His group is one of several planning to speak against the bill in Hartford on Wednesday.

“I’m not telling someone else how to practice their belief system, but the state really shouldn’t tell us how to practice ours.”

The bill would leave only medical exemptions for children whose immune systems are compromised, who have cancer, or who have had an adverse reaction to vaccination in the past. The last reason is one Dr. Richard Uluski hasn’t seen very often.

“I have in my career seen it, but it’s incredibly rare. I think the statistical number is one in a million,” said Uluski, a pediatrician at Pediatric and Medical Associates.

He says he welcomes the vaccine conversations that take place at his office.

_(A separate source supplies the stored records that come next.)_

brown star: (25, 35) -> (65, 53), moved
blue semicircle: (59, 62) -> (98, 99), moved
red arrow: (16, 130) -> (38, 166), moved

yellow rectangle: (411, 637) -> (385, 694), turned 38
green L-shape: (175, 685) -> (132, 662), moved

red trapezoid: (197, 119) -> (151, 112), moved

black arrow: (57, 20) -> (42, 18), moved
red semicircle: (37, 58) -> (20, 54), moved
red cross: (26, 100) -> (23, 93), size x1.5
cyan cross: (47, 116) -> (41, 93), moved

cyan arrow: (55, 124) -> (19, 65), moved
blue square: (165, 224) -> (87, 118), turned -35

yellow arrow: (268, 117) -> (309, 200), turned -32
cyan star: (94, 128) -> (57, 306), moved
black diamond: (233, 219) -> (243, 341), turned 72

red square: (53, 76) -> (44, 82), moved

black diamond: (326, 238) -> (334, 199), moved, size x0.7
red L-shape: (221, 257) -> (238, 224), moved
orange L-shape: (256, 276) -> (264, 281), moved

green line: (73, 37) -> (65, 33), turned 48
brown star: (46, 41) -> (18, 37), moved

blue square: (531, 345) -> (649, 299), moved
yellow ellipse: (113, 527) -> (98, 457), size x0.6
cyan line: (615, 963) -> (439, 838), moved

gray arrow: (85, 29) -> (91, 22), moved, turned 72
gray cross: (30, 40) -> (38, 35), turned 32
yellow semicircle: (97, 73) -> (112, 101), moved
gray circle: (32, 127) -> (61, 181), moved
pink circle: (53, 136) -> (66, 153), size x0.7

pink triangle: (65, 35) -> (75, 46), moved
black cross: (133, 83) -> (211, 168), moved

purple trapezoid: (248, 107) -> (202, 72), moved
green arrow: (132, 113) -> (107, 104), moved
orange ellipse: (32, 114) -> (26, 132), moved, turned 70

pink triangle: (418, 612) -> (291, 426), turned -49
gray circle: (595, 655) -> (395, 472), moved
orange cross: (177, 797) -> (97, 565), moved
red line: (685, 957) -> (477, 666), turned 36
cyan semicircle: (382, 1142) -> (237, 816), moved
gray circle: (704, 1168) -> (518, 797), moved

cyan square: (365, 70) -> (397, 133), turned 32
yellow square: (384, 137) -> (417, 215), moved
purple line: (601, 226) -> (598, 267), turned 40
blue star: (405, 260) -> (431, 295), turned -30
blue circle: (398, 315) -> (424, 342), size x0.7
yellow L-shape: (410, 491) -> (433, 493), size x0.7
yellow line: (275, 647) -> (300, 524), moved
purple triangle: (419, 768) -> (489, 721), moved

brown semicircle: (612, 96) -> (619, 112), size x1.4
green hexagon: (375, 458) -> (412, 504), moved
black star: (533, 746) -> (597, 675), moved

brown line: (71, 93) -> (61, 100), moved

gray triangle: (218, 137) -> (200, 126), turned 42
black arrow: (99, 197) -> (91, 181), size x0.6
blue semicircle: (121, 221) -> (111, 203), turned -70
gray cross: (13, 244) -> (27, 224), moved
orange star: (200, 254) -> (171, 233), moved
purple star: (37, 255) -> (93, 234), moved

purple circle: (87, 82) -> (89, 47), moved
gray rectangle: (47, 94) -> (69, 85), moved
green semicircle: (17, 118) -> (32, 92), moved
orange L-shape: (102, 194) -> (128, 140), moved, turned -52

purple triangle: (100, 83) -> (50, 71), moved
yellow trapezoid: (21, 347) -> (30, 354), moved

He often reviews research parents have done on their own, and he points them to studies by the CDC and the American Academy of Pediatrics.

“I’ll be able to say what the statistics are behind it, what the benefits are, what the risks are if you want to hear about that,” said Uluski. “And at the end sometimes I’ll say if you want more data, the CDC has a great website, the American Academy of Pediatrics has a great website about data and research and studies.”

He says like other pediatricians in the state, his office has a policy for vaccines, similar to those for schools.

“It’s our policy that you have to vaccinate your child in order to come to this practice,” he said. “It’s not only for the safety of your child but also the children waiting in the waiting room.”

Jimmy Tran says that was the policy at the doctor’s office for his 3-week-old twins, and he says it’s a good one.

“My kids can’t get any vaccinations yet and I go to a doctor’s office and a kid hasn’t gotten vaccinated and they give something to my kids, then there’s a bigger problem,” said Tran. “And I don’t think it’s fair for my kids to have to deal with that.”

Jan Anderson is mom to 1-year old Graham, and says people may have become too comfortable with vaccines.

“I feel like because we live in a time where we don’t have things like polio that are killing our children and mumps and measles, people don’t appreciate vaccines the way our grandparents do,” said Anderson.

Questions still persist for Jenkins, including one often asked about unvaccinated children being around others who have followed the vaccine schedule.

“If you choose to vaccinate, then why wouldn’t you hold confidence that your child is safe from those who aren’t vaccinated?”